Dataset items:
- - -

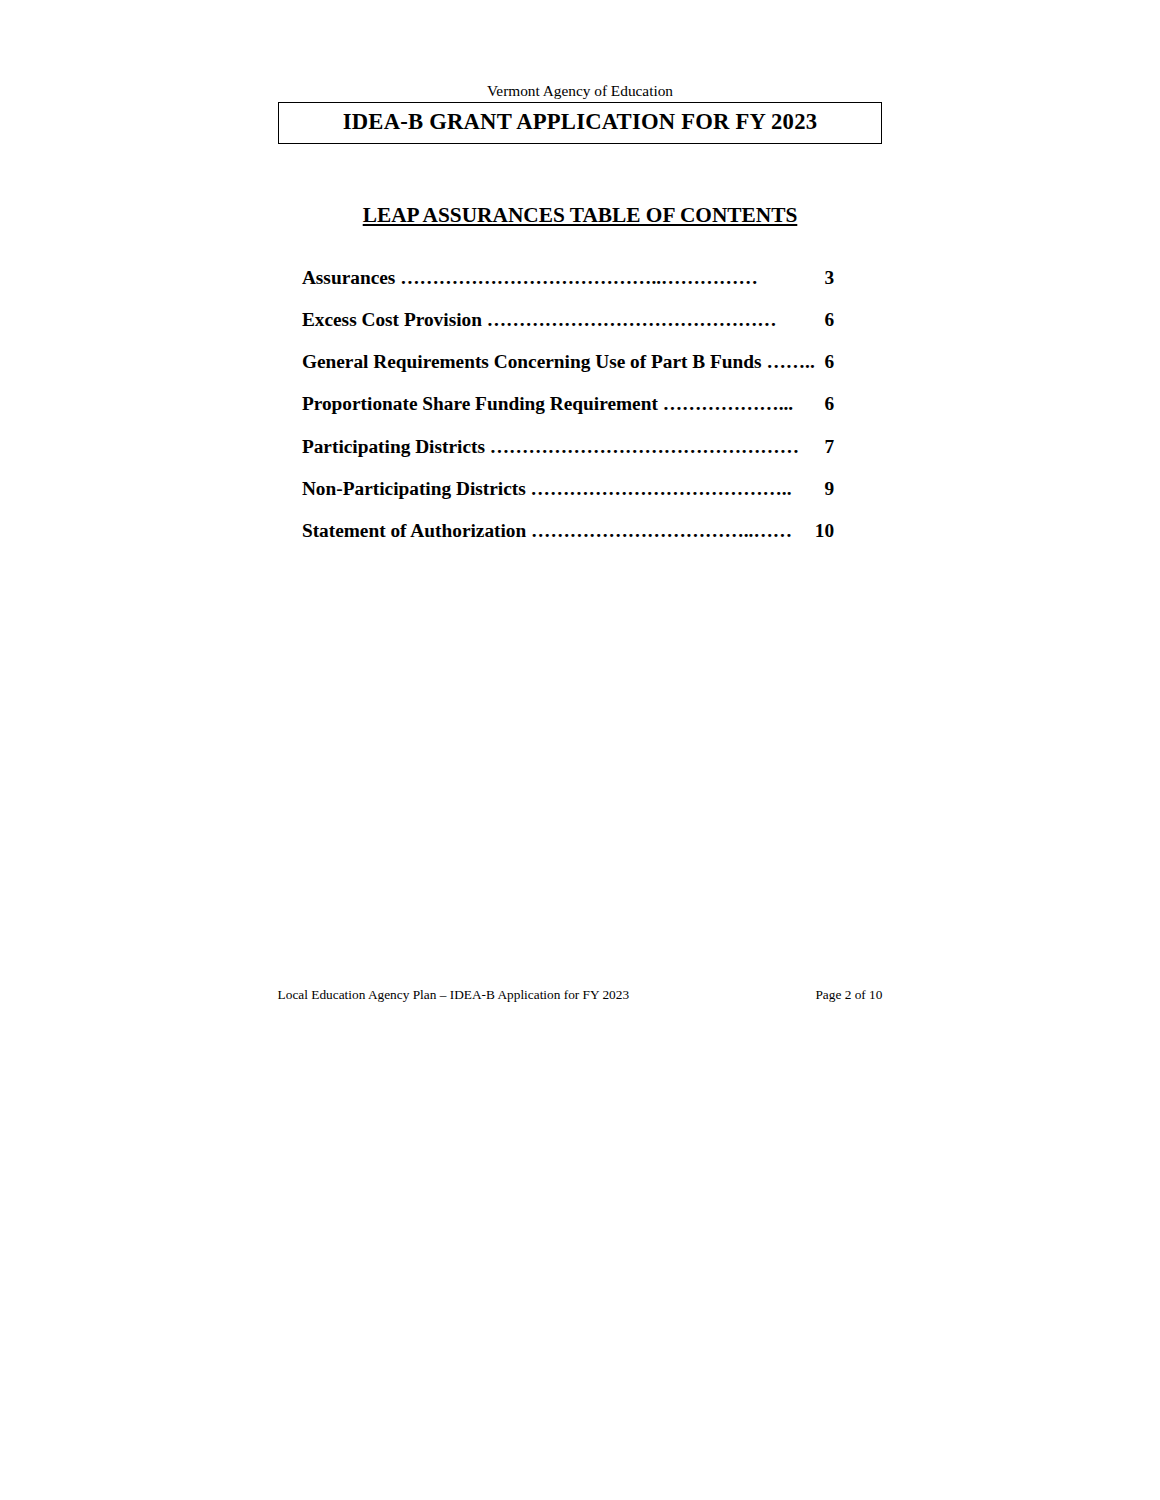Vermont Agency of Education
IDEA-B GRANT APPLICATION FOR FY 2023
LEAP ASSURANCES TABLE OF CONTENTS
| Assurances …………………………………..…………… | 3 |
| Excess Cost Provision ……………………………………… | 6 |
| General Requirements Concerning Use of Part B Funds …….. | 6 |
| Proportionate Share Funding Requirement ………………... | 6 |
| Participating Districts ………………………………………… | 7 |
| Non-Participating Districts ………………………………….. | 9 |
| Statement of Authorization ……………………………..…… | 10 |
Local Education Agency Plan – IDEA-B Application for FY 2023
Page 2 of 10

- - -

Work item:
Which lines above contain the word "Districts"? Copy all of them.

Task answer:
| Participating Districts ………………………………………… | 7 |
| Non-Participating Districts ………………………………….. | 9 |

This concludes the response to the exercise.